Mr. Merton gained his pioneering reputation as a sociologist of science, exploring how scientists behave and what it is that motivates, rewards, and intimidates them. By laying out his ''ethos of science'' in 1942, he replaced the entrenched stereotypical views that had long held scientists to be eccentric geniuses largely unbound by rules or norms. It was this body of work that contributed to Mr. Merton's becoming the first sociologist to win a National Medal of Science in 1994.
But his explorations over 70-odd years extended across an extraordinary range of interests that included the workings of the mass media, the anatomy of racism, the social perspectives of ''insiders'' vs. ''outsiders,'' history, literature and etymology. Though carried out with the detachment he admired in Emile Durkheim, the French architect of modern sociology, Mr. Merton's inquiries often bore important consequences in real life as well as in academics.
His studies on an integrated community helped shape Kenneth Clark's historic brief in Brown v. Board of Education, the Supreme Court case that led to the desegregation of public schools. His adoption of the focused interview to elicit the responses of groups to texts, radio programs and films led to the ''focus groups'' that politicians, their handlers, marketers and hucksters now find indispensable. Long after he had helped devise the methodology, Mr.

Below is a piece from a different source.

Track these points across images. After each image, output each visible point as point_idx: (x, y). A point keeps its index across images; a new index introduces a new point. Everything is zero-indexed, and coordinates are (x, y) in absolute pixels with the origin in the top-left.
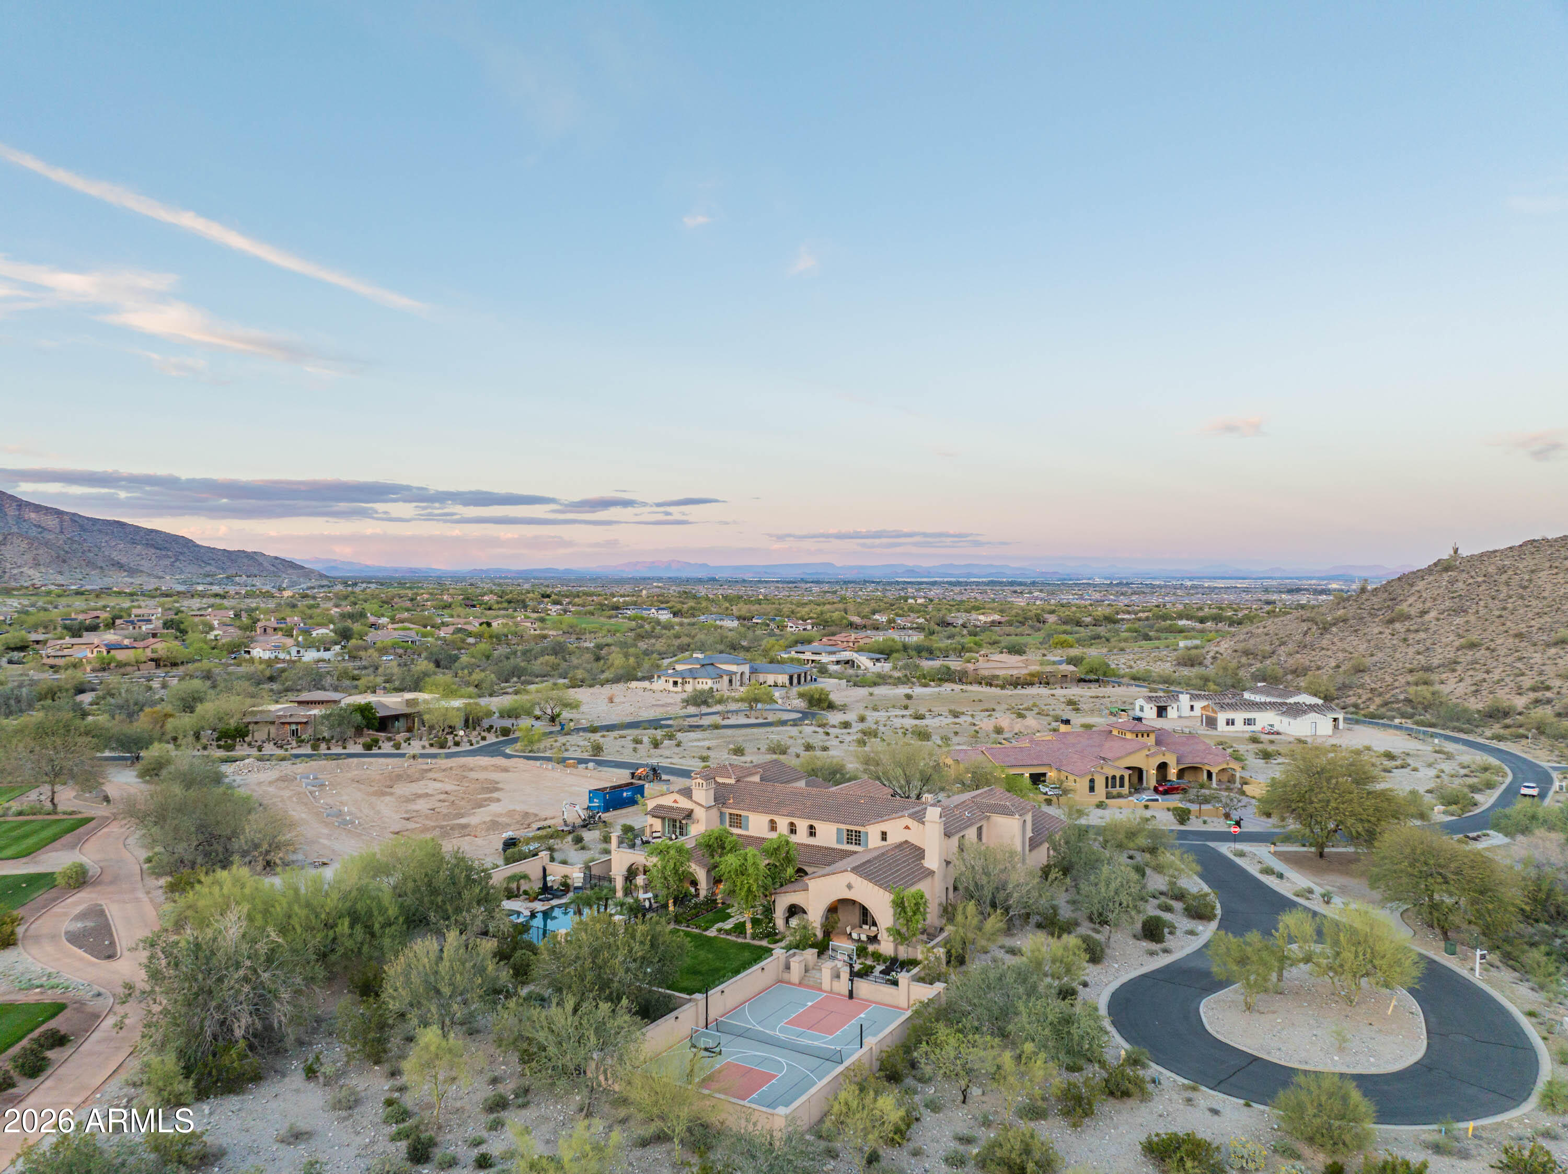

Merton deplored its abuse and misuse but added, ''I wish I'd get a royalty on it.''
He spent much of his professional life at Columbia University, where along with his collaborator of 35 years, Paul F. Lazarsfeld, who died in 1976, he developed the Bureau of Applied Social Research, where the early focus groups originated. The course of his career paralleled the growth and acceptance of sociology as a bona fide academic discipline. As late as 1939 there were fewer than a 1,000 sociologists in the United States, but soon after Mr. Merton was elected president of the American Sociological Association in 1957, the group had 4,500 members.
Mr. Merton was sometimes called ''Mr. Sociology,'' and Jonathan R. Cole, a former student and the provost at Columbia, once said, ''If there were a Nobel Prize in sociology, there would be no question he would have gotten it.'' (Mr. Merton's son, Robert C. Merton, won a Nobel Prize in economics in 1997.)